On Thursday, May 22, Morgan Stanley analyst Joe Laetsch maintained a Hold rating on Phillips 66 (NYSE:PSX) stock with an unchanged price target of $122.
His cautious view mainly stems from recent shareholder disagreements and execution concerns over the company’s financial targets.
A refinery manager walking through an array of pipes and pumping systems, recognizing the company's vast refining power.
On May 21, Phillips 66 held its annual meeting of shareholders, where it elected two nominees backed by the activist investor Elliott Management. The election of these two, who have significant refining and midstream experience, reflects well on the company’s willingness to improve operations and efficiencies. However, the analyst remains concerned because, despite continuous efforts over the last few quarters, the company has been unable to improve its refining EBITDA margin towards its mid-cycle targets.

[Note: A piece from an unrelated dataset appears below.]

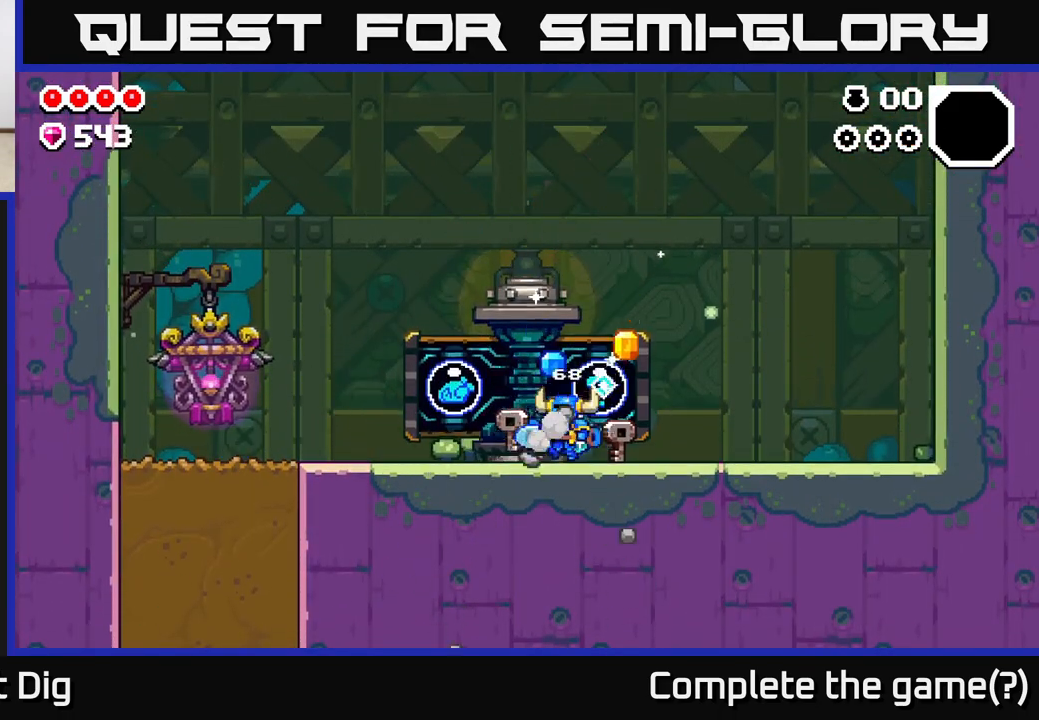
{"buttons": [], "left_stick": "right", "right_stick": "center", "events": [[50, "left_stick", "right"]]}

The analyst further notes that the company’s and Elliott’s nominees disagreed on some proposals, which indicates a lack of consensus among the board members. Moreover, he believes that the company lacks conviction in strategic decisions such as integration and divestments, which slows down operational improvement. As a result, he prefers to remain on the sidelines.
Phillips 66 (NYSE:PSX) is an integrated downstream energy provider with a portfolio that includes midstream, chemicals, refining, marketing, specialties, and renewable fuels businesses.